Summit Fever follows a group of friends, including Freddie Thorp, Michel Biel and Ryan Phillippe, as they begin their quest to climb the three most dangerous mountains in the Alps. Their friendship is tested as they search for a way out when a storm threatens their lives.
Thorp, who plays Michael, and director Julian Gilbey recently sat down for a conversation with uInterview founder Erik Meers to discuss how they made the climbing scenes in their new film.
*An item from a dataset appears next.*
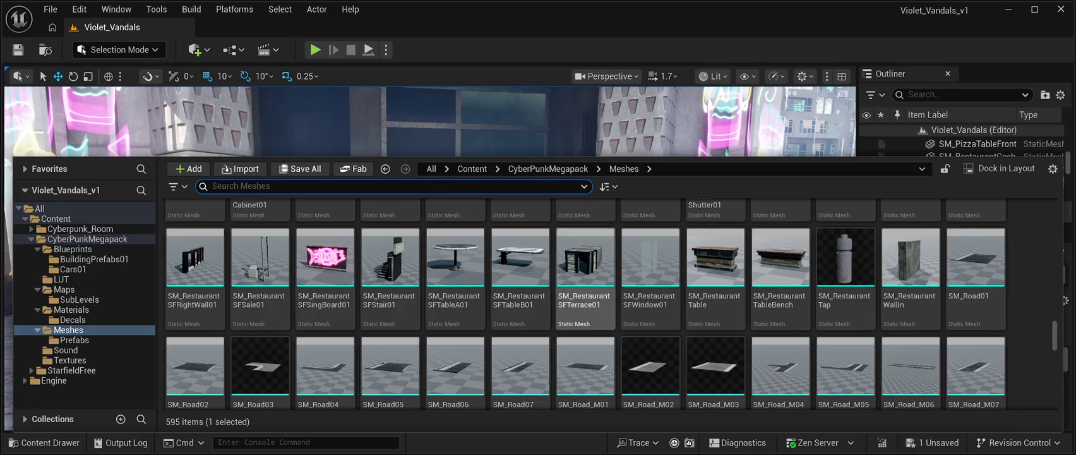
{"action": "scroll", "coordinate": [521, 278], "scroll_direction": "down", "scroll_amount": 5}
{"action": "scroll", "coordinate": [846, 341], "scroll_direction": "down", "scroll_amount": 5}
>WATCH MICHEL BIEL’s uINTERVIEW!
“I had this advantage that we weren’t going to shoot the entirety of the film in one fell swoop,” Gilbey said. “We were going to have a couple of scenes where we went out and filmed some climbing sections which were initially planned to be with doubles and stunt people. Freddie just came across as very physically able very early on when we had shot a few bits and pieces and so we realized very quickly that Freddie could do a lot more than just say lines and look nice. We joke, but he was very physically able and up to do this really, really cool climbing. Of course for me that makes it so much more exciting. I’m now not limited to always going wide close up, wide close up. You get into the rhythm almost watching it as a viewer, knowing it isn’t the actor. I was able to do so many mid-wides on Freddie. Without ruining the film, the last shot in the film and I won’t say more than that, we had to be in enough to see it was Freddie, but not so far that it could just be him against a polystyrene wall 100 feet up or something. A hell of a lot of it is real. There are a few green-screen shots and you’re always going to have a few effects shots.”
Thorp also revealed what it was like for him to work on some terrifying climbing scenes.
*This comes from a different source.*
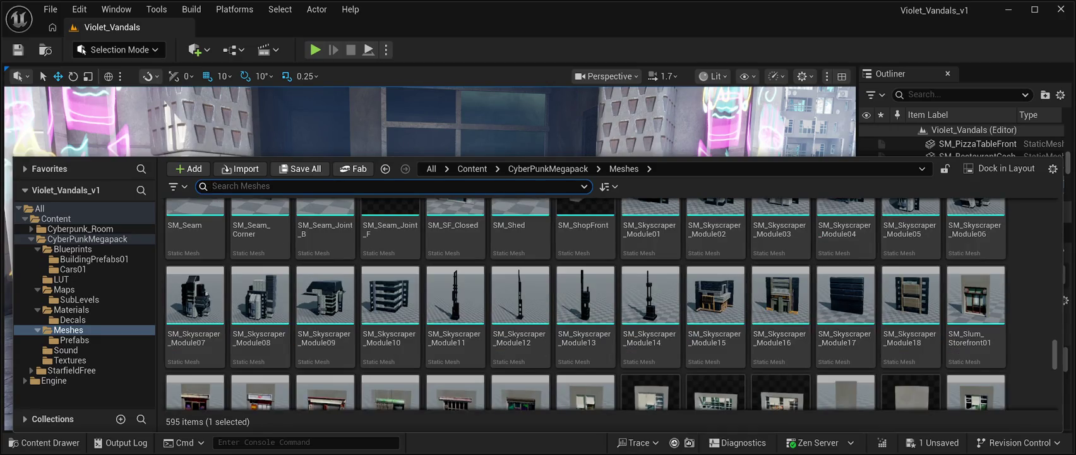
{"action": "scroll", "coordinate": [845, 316], "scroll_direction": "down", "scroll_amount": 6}
{"action": "scroll", "coordinate": [846, 341], "scroll_direction": "down", "scroll_amount": 8}
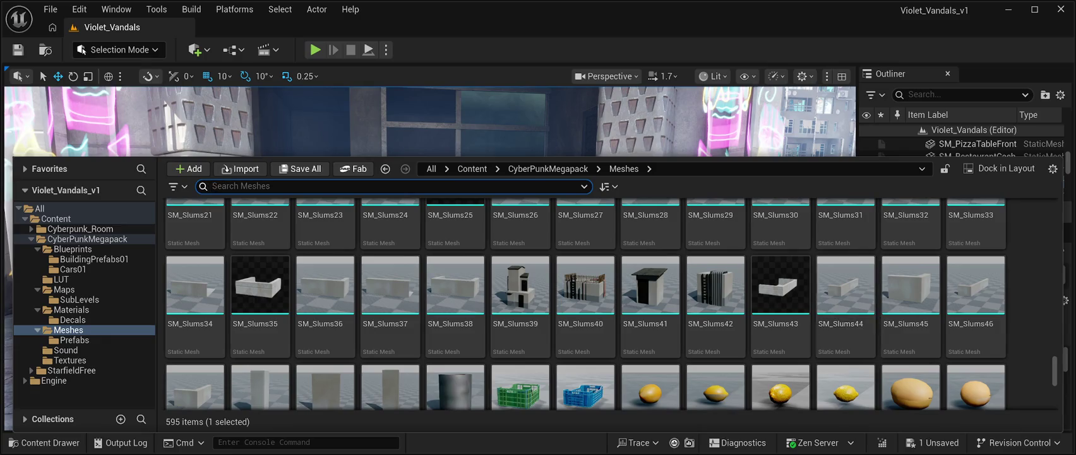
{"action": "scroll", "coordinate": [845, 341], "scroll_direction": "down", "scroll_amount": 3}
{"action": "scroll", "coordinate": [845, 341], "scroll_direction": "down", "scroll_amount": 3}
“There was obviously some scary bits, but pretty soon after I signed on, I understood that Julian had a background in climbing and he’d taken on some pretty epic things himself,” Thorp said. “He was quickly educating me in the world of climbing from his experience purely. Then, it started to unfold more and more that perhaps they’d want me to do these things for real and I’m not one to shy away from adventure. I think probably for their own sake they probably had to feel out that I wasn’t just more brazen than I was sensible. We went to Snowdonia. Me and Julian had a weekend there with an English climbing guy. I suppose that was an audition in itself. It was a great chance to get to know Julian. We discussed the script lots and learned to climb and pretty quickly we were out there doing it for real. Pretty much all of it was real. We had to fake a few sequences, but they were on real pieces of rock and with all the real equipment. To do some of those sequences, they have to be in slightly less precarious situations than the actual film, but there wasn’t one studio shot or studio day.”
Summit Fever is available for streaming on Prime Video now.